Corte
também definiu que acordo de delação premiada pode ser anulado se depois
forem descobertos vícios na negociação; julgamento manteve Fachin na
relatoria da delação da JBS.
O Supremo Tribunal Federal (STF) concluiu nesta quinta-feira (29) o julgamento sobre a validade da
delação da JBS,
fixando o entendimento de que benefícios a delatores podem ser revistos
ao fim do processo caso eles não cumpram os deveres assumidos no acordo
de colaboração.
O tribunal também firmou o entendimento de que o juiz ou órgão
colegiado responsável pelo caso poderá anular o acordo de delação na
sentença final caso se descubra, no decorrer do processo, fatos que
demonstrem ilegalidades na negociação da colaboração, como por exemplo:
corrupção do juiz, coação de uma das partes, prova falsa ou erro
judicial.
Essa posição foi adotada pela maioria dos ministros após quatro sessões de
julgamento
sobre a delação da JBS. Ao longo da análise, todos os 11 ministros
concordaram que o ministro Edson Fachin deve ser mantido na relatoria.
Nove ministros votaram também para manter a validade do acordo da JBS.
Assim, nada mudou na delação premiada da empresa. Os ministros Gilmar
Mendes e Marco Aurélio Mello, que foram voto vencido, consideraram que
os termos da delação deveriam ser analisados pelo plenário.
Dez dos 11 ministros concordaram também que a homologação do acordo –
ato que dá validade jurídica à delação e permite o início de
investigações –, cabe somente ao ministro relator do caso, numa análise
monocrática (individual). Nessa discussão, somente o ministro Gilmar
Mendes votou para que tal exame ficasse a cargo do conjunto dos
ministros.
A questão mais debatida em todo o julgamento se relacionava a de que
modo os termos do acordo – sobretudo os benefícios pactuados entre os
delatores e o Ministério Público – poderiam ser revistos.

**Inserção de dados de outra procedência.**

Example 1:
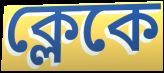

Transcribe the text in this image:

ক্লেকে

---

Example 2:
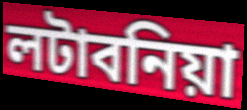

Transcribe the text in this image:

লটাবনিয়া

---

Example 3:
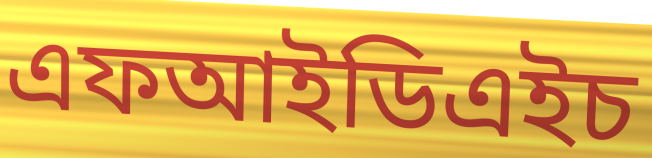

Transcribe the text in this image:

এফআইডিএইচ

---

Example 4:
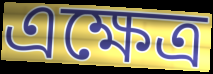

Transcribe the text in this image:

এক্ষেত্র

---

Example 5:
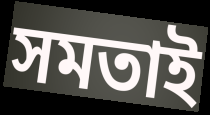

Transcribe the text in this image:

সমতাই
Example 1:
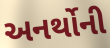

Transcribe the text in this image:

અનર્થોની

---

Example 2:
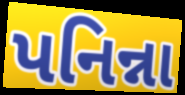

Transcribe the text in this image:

પનિન્ના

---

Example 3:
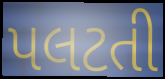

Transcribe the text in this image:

પલટતી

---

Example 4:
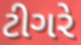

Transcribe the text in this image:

ટીગરે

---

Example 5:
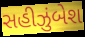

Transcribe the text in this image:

સહીઝુંબેશ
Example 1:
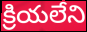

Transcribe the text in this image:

క్రియలేని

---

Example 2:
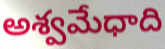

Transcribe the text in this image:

అశ్వమేధాది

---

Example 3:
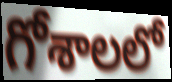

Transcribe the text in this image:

గోశాలలో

À exceção de
Gilmar Mendes, os demais concordaram que eles ficam mantidos no ato de
homologação pelo relator.
Durante os debates, várias proposições foram feitas para definir de
forma mais precisa em que situações o acordo poderia ser revisto. Ao
final, 8 dos 11 aderiram a formulação feita pelos ministros Edson Fachin
e Alexandre de Moraes, segundo a qual os benefícios podem ser revistos
ao fim do processo originado da delação em caso de não cumprimento dos
deveres ou da descoberta de vícios.
Além deles, votaram dessa maneira os ministros Luís Roberto Barroso,
Rosa Weber, Luiz Fux, Dias Toffoli, Celso de Mello e Cármen Lúcia.

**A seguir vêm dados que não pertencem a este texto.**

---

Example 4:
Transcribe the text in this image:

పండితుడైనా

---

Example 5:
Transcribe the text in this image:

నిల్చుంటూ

Divergiram, em diferentes extensões, para possibilitar mais hipóteses de
revisão do acordo pelo plenário, os ministros Ricardo Lewandowski,
Gilmar Mendes e Marco Aurélio.
Após o julgamento ser encerrado, o procurador-geral Rodrigo Janot disse
que a decisão do Supremo "reafirma" a possibilidade de o Ministério
Público fechar os acordos.
"O recado é: o MP, quando faz um acordo, desde que o colaborador cumpra
as suas obrigações no contrato que vai ser aferido, e que não haja
nenhuma ilegalidade, o MP vai entregar aquilo que se comprometeu. Dá
segurança jurídica e confiança no Estado", declarou.
Janot disse ainda que, se alguma irregularidade em torno de uma delação for descoberta, o acordo tem mesmo que ser anulado.
"Se descobre que houve tortura, coação, se descobre que houve colusão
entre Ministério Público e Defesa para feitura do acordo, se esse fato
vem a conhecimento, esse acordo tem que ser anulado mesmo", disse o
completou o procurador.
Para o advogado de Joesley Batista, dono da JBS, a decisão do STF deu mais segurança jurídica para os acordos de delação.
"Sem dúvida [deu mais segurança jurídica], porque primeiro ele
[julgamento] manteve a legalidade desse acordo, ele reconheceu que o
ministro Fachin era o ministro competente para essa homologação,
recoheceu válida essa homologação, reconheceu válido esse acordo e
simplesmente diz que esse acordo pode ser revisitado, pode ser
reanalisado se houver alguma ilegalidade patente ou se ele não for
eficaz. O Supremo afirmou a validade do acordo e repetiu o que lei diz
em relação a sua revisão", disse o advogado.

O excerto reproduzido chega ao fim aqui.